Oleh: Ust. H. Abdul Jalil Muhammad, M.A

Di dalam studi Islam, pembahasan mengenai masyarakat Arab pra-Islam serta kawasannya merupakan hal yang sangat penting. Karena ia menjadi tempat awal munculnya Islam. Mengenai hal tersebut terdapat beragam buku yang membahas sejarah Arab pra-Islam, salah satu buku yang cukup komprehensif dalam topik ini adalah : al-Mufashshal fi Tarikh al-‘Arab Qabl al-Islam karya Jawad ‘Aly seorang sejarawan asal Irak.

Selain karya tersebut, ada Ahmad Amin, seorang pemikir Mesir yang juga menulis tentang aspek ilmu dan pemikiran Arab pra-Islam yang ia beri judul Fajr al-Islam. Sebagai informasi, buku tersebut sudah diterjemahkan ke dalam bahasa Indonesia.

Dalam kesempatan ini, saya akan membatasi pembahasan pada tradisi masyarakat Arab dalam hafalan. Mengingat tema yang kita bahas adalah pengumpulan Alquran. Akan tetapi, bagi para pengkaji Alquran dan Tafsir perlu membaca tentang fase ini dari aspek-aspek lain, seperti ekonomi, budaya, kepercayaan, dan lainnya. Supaya mendapatkan penjabaran wawasan yang kompleks.

KULTUR BANGSA ARAB
Secara umum tanah Arab dihuni oleh dua kelompok bangsa Arab yaitu bangsa Arab badawi dan bangsa Arab kota. Bangsa Arab badawi adalah mereka yang tinggal di padang pasir atau di bagian tengah yang merupakan tanah pegunungan yang amat jarang turun hujan.
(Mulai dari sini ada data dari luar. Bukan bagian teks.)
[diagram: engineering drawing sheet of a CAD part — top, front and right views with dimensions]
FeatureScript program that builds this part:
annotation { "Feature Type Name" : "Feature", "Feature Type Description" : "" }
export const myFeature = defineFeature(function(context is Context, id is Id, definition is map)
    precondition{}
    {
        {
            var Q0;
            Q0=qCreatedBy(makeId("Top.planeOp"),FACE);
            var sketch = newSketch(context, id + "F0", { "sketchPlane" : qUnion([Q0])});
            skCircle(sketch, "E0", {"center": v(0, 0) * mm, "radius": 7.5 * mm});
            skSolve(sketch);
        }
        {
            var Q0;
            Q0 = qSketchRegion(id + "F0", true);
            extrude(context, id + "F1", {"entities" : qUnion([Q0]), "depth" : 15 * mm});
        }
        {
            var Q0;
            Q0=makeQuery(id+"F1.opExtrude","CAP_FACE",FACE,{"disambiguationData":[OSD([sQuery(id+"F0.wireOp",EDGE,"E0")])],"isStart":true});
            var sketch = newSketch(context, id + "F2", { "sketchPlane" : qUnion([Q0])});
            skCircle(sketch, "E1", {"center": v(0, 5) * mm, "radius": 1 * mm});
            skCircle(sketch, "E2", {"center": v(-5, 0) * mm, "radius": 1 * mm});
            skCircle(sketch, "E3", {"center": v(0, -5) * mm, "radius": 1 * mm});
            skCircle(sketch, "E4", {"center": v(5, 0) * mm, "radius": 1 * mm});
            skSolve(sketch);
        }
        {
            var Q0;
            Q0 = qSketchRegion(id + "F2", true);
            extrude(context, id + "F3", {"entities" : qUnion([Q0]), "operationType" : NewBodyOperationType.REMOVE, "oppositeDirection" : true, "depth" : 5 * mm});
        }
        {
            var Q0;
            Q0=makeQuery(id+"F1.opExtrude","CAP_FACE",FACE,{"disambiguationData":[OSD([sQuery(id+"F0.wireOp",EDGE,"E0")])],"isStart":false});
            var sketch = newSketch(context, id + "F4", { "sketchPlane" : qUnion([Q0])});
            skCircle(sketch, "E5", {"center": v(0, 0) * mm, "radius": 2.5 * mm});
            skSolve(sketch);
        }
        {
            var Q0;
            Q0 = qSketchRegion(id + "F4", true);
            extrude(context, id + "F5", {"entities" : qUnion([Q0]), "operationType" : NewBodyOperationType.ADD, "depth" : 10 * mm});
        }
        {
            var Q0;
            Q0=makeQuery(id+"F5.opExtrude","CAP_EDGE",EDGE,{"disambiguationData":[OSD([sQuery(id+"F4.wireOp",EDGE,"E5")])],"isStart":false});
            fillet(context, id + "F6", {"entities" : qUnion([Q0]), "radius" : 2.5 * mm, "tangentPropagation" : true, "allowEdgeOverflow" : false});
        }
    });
Mereka adalah para penggembala yang nomaden, sering berpindah-pindah tempat.

Sedangkan bangsa Arab kota adalah orang-orang yang tinggal di kota-kota (bagian tepi). Penduduknya cukup banyak dan bersifat menetap. Para sejarawan menyebut juga wilayah ini dengan ahl al-hadhar yang aktif dengan pertanian dan perdagangan.

Di wilayah Hijaz, tepatnya kota Mekah, Nabi Muhammad dilahirkan kemudian diangkat menjadi Nabi dan masyarakatnya adalah masyarakat pertama yang mendengar lantunan ayat-ayat dalam Alquran. Sejak zaman Nabi Ibrahim, kabilah-kabilah Arab bekerja sama dalam menjaga kota Mekah karena terdapat Ka’bah dan sumur air zamzam. Melihat keistimewaan dan kelebihan sumber daya alam di sana, Hijaz kemudian menjadi wilayah yang mempunyai kedudukan penting dari aspek ekonomi, agama dan politik.

baca juga : Pengantar Ilmu Qiraat Bagian I”

KEILMUAN BANGSA ARAB
Ilmu-ilmu yang berkembang dan dimiliki oleh orang Arab antara lain adalah ilmu perbintangan (astronomi), ilmu tentang iklim, dan catatan keturunan (al-ansab). Menurut Ahmad Amin, kemampuan otak orang Arab di zaman jahiliyyah (al-hayah al-‘aqliyyah fi al-jahiliyyah) itu sangat terlihat dalam bahasa, syair-syair, dan kisah-kisah yang didukung oleh kuatnya potensi hafalan mereka. Sedangkan, bagi mereka, ilmu-ilmu lain seperti ilmu perbintangan tidak bisa disebut sebagai disiplin ilmu yang mempunyai teori dan kaidah, akan tetapi sekedar menjadi pengetahuan dasar belaka.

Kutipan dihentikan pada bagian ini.